By Rania El Gamal
BAGHDAD (Reuters) - Iraq's oil police have stepped up patrols to protect installations against a possible surge in al Qaeda attacks as U.S. troops withdraw, the head of the force said on Tuesday.
Multibillion-dollar deals Baghdad signed with energy majors could quadruple oil output capacity to Saudi levels within six years but that depends on the OPEC member securing oilfields, refineries and other vital infrastructure.
Major General Hamid Ibrahim, head of Iraq's energy protection force, said half of all attacks planned by al Qaeda targeted the country's oil sector. His force has so far managed to foil most attempts, he said.
"There is direct targeting of the oil sector ... By the start of the withdrawal there will be attacks not just on oil, but they (insurgents) will try to rattle the situation in the country," he told Reuters in an interview. "We are ready and on alert."
But a bombing attack late on Tuesday on an oil pipeline in the oil hub of Basra raised questions over the ability of the oil police to halt attacks. Three bombs hit a pipeline that transports crude from southern oilfields to storage tanks, setting the pipeline on fire.
Although Iraq took responsibility for the security of its oil sector in 2005, the United States has still been providing aerial surveillance and other support to battle Sunni insurgents and Shi'ite militia, who have plagued the country since the U.S.-led invasion in 2003.
But by the end of December - nearly nine years after the U.S.-led invasion - only a small contingent of civilian trainers and fewer than 200 U.S. military personnel will remain.
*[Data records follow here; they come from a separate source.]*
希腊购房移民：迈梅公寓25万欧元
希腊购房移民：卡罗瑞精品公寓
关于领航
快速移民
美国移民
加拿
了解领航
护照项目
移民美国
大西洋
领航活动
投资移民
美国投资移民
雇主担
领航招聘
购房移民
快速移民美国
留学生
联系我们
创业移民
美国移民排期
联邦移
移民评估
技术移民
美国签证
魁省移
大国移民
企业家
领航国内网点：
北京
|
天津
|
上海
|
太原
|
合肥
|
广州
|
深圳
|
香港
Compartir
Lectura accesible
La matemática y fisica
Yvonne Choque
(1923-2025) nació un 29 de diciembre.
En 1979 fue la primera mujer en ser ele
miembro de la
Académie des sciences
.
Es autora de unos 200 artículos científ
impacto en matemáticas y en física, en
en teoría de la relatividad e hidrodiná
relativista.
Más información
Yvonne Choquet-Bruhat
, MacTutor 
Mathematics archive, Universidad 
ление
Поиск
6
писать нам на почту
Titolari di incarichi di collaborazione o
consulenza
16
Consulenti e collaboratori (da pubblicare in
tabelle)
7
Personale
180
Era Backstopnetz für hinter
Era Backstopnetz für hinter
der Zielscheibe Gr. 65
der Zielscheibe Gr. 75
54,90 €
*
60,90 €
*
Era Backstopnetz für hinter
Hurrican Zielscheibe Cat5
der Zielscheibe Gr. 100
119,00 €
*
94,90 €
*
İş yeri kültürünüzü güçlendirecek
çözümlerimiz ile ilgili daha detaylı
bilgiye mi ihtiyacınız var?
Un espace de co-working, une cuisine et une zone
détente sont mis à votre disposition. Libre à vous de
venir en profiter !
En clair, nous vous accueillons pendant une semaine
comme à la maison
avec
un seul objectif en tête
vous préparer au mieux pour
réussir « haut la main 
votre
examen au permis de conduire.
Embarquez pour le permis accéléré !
The Iraq-Turkey pipeline in the north, which carries around a quarter of Iraq's oil exports, is regularly hit by sabotage, usually blamed on al Qaeda and former members of Saddam Hussein's banned Baath party.
And in early June, militants blew up a storage tank at the Zubair 1 storage facility near Basra, despite tight security.
Ibrahim said Iraqi security forces had foiled more than four plots against the nearby southern Doura refinery and were now coordinating with the Iraqi air force to monitor oil sites and pipelines.
The poorly equipped force has also received Hummer military vehicles and other supplies from U.S. forces as they pack up, he said.
"We used to dream of having a few cars to reinforce our forces, now we have thousands," he said. "Now we have good equipment, guns and bullets. It is a positive thing."
The government has built blast walls and watch towers and installed cameras and is talking to foreign investors such as British major BP to train the force, he said.
But Ibrahim added that his 40,000-strong force was still stretched, especially in the vast west of the country.
"We have shortages and we can't say we are self-sufficient... The worry that we have now is that some oilfields in the western parts are vast fields," he said.
U.S. officials say that Iraq's oil security forces are up to the task but coincide they need to improve further.